Discworld Disorganizer Is a Discworld Book Series Search Engine

December 12, 2019 58:39 56.31 MB Downloads: 0

In this episode of Running in Production, Jamie Taylor goes over how he built Discworld Disorganizer which is a Discworld book series search engine. It’s written in .NET Core and hosted for free on Azure. It’s been running in production since 2017.

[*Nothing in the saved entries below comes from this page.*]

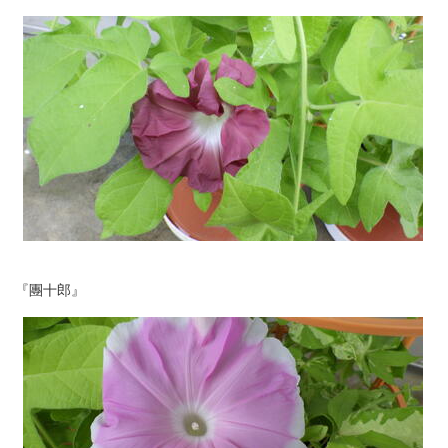
『團十郎』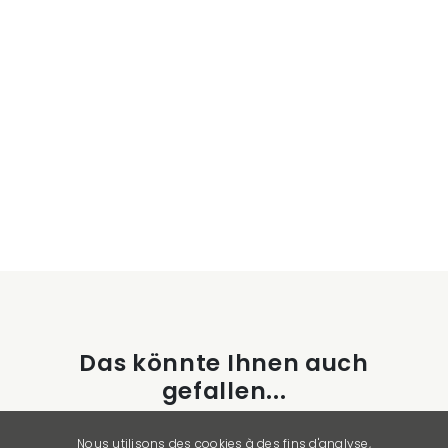
Das könnte Ihnen auch
gefallen...
Nous utilisons des cookies à des fins d'analyse,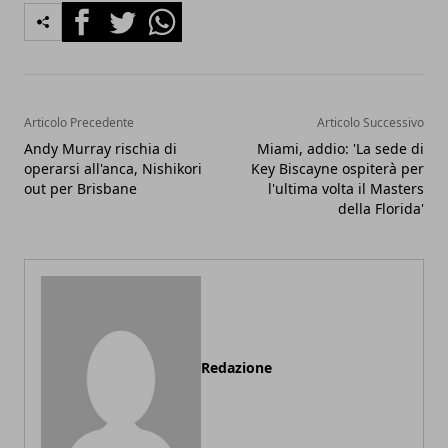
Facebook
Twitter
Whatsapp
Articolo Precedente
Articolo Successivo
Andy Murray rischia di
Miami, addio: 'La sede di
operarsi all'anca, Nishikori
Key Biscayne ospiterà per
out per Brisbane
l'ultima volta il Masters
della Florida'
Redazione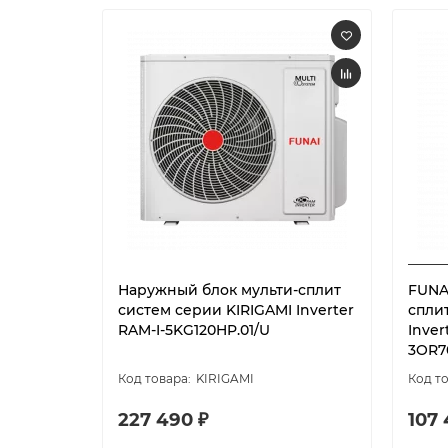
Наружный блок мульти-сплит
FUNA
систем серии KIRIGAMI Inverter
спли
RAM-I-5KG120HP.01/U
Inver
3OR7
KIRIGAMI
227 490 ₽
107 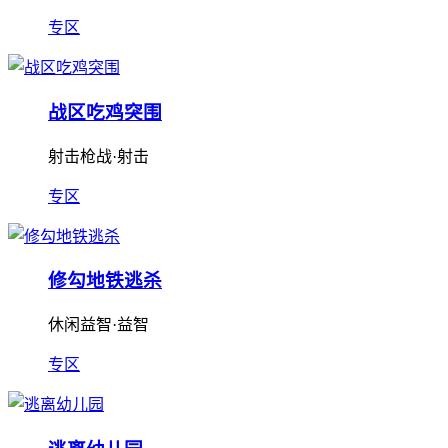
专区
战区吃鸡突围
射击枪战·射击
专区
修勾地铁逃杀
休闲益智·益智
专区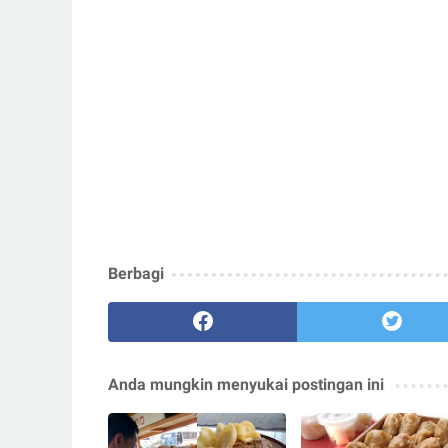
Berbagi
Anda mungkin menyukai postingan ini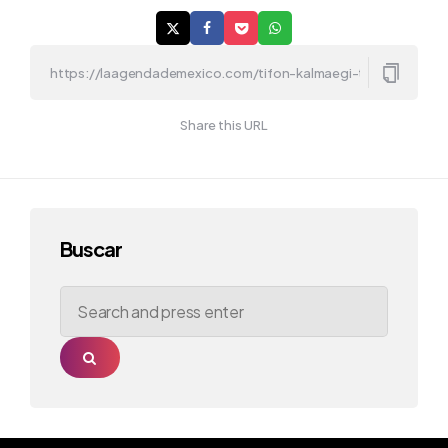
Share this URL
Buscar
Search
for:
Search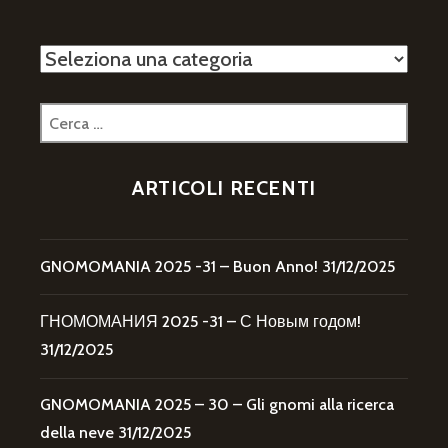
Categorie
Ricerca
per:
ARTICOLI RECENTI
GNOMOMANIA 2025 -31 – Buon Anno!
31/12/2025
ГНОМОМАНИЯ 2025 -31 – С Новым годом!
31/12/2025
GNOMOMANIA 2025 – 30 – Gli gnomi alla ricerca
della neve
31/12/2025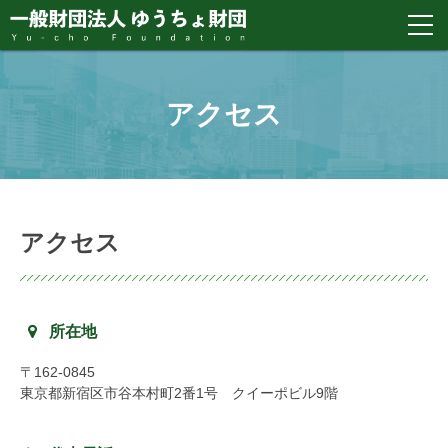
アクセス
アクセス
所在地
〒162-0845
東京都新宿区市谷本村町2番1号 クイーポビル9階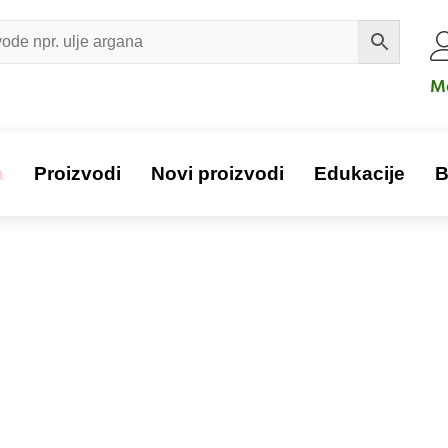
Mo
a
Proizvodi
Novi proizvodi
Edukacije
B
Proizvod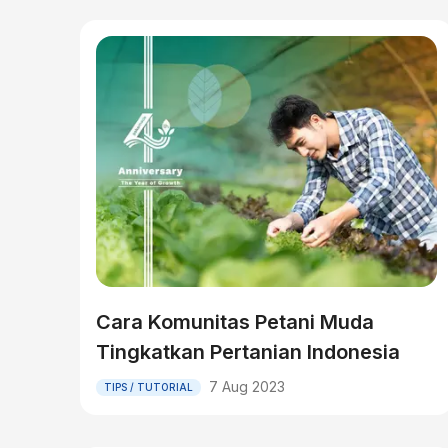
Cara Komunitas Petani Muda
Tingkatkan Pertanian Indonesia
7 Aug 2023
TIPS / TUTORIAL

Jamie developed this app to scratch his own itch to help figure out which books he already owns. The API portion of the app is a separate app that is public and free to use. I learned a lot about the .NET eco-system and even Discworld in this episode thanks to Jamie!

Topics Include

  • 0:59 – .NET Core is open source and runs on Windows, MacOS and Linux
  • 1:39 – The front-end is using Angular 2 and the back-end is using ASP .NET Core
  • 2:33 – Differences between ASP .NET Core, .NET Core and picking a programming language
  • 3:10 – .NET lets you write your program in multiple languages (C#, F# and VB.Net)
  • 4:49 – Jamie picked C# primarily due to previous experience using it
  • 6:35 – Jamie learns best by audio / video but also by building real projects
  • 7:30 – Learning by example vs learning by theory
  • 8:22 – Discworld is a series of comic fantasy books
  • 9:52 – The world is a disc held up by 4 elephants standing on a turtle swimming in space
  • 10:43 – Jame’s app lets you search for Discworld books, characters and locations
  • 11:47 – He built the app to help him figure out which books he already has
  • 12:34 – The search is handled by a free and open source RESTful API
  • 13:58 – The API uses Swagger that uses code as documentation to see example usages
  • 14:43 – ASP .NET Core lets you pick server side templates or an API back-end
  • 16:27 – Jamie wanted to learn a new front-end tool so he went API based with Angular 2
  • 17:19 – The front-end and back-end take a few seconds to warm up due to Azure’s free tier
  • 18:53 – That spin up time is similar to Heroku’s free tier and also how IIS works
  • 20:00 – SQLite is being used to store the books and everything else on the back-end
  • 21:18 – The API has a delete database endpoint but it’s protected by a strong password
  • 21:55 – Entity Framework Core is used as an ORM (Object-relational mapper)
  • 23:04 – Subtle differences between different databases like PostgreSQL and SQLite
  • 23:48 – Maybe dropping EF Core for Dapper which is a light weight ORM
  • 24:28 – Trade offs between using a high powered ORM and writing raw SQL
  • 24:48 – The code itself uses the LINQ library from Microsoft to query the data
  • 26:36 – The code base is 18 months old and it doesn’t use Docker, but it might soon
  • 28:18 – Azure’s free tier (at the time) gave you free resources but you didn’t pick the specs
  • 29:14 – Microsoft is very open about their platform, you can even visit their data centers
  • 30:19 – Infrastructure as a Service (IaaS) vs Platform as a Service (PaaS)
  • 32:51 – You get free SSL certificates with Azure’s PaaS offering on their domain
  • 33:48 – You can use a custom domain name with Azure’s paid plans
  • 35:09 – Walking through the deploy process from development to production
  • 35:49 – After pushing to GitHub, AppVeyor (CI / CD) takes over and deploys it to Azure
  • 37:44 – AppVeyor was used because Azure Pipelines wasn’t really around yet
  • 38:14 – Using a third party CI / CD tool has less vendor lock-in too
  • 39:49 – .NET Core rolls everything up into a single binary file that can be deployed
  • 41:02 – Both the API back-end and Angular front-end have separate binary files
  • 41:52 – Having single binary deployments makes it easier to manage deploys
  • 42:29 – Most folks can run his project as long as you have the .NET Core run-time installed
  • 45:05 – Jamie uses VSCode and JetBrains Rider instead of Visual Studio
  • 47:23 – Dealing with Azure database backups using a real DB server and SQLite
  • 48:35 – There is monitoring that keeps track of delete actions from the back-end API
  • 49:52 – This delete action API endpoint wouldn’t be used for client work or a “real” project
  • 50:25 – Jamie still uses his own app today to help keep track of which books he has
  • 52:25 – Best tips? Focus on the data relationships before writing your code
  • 53:22 – Switching the API from Discworld to Stephen King books, it works!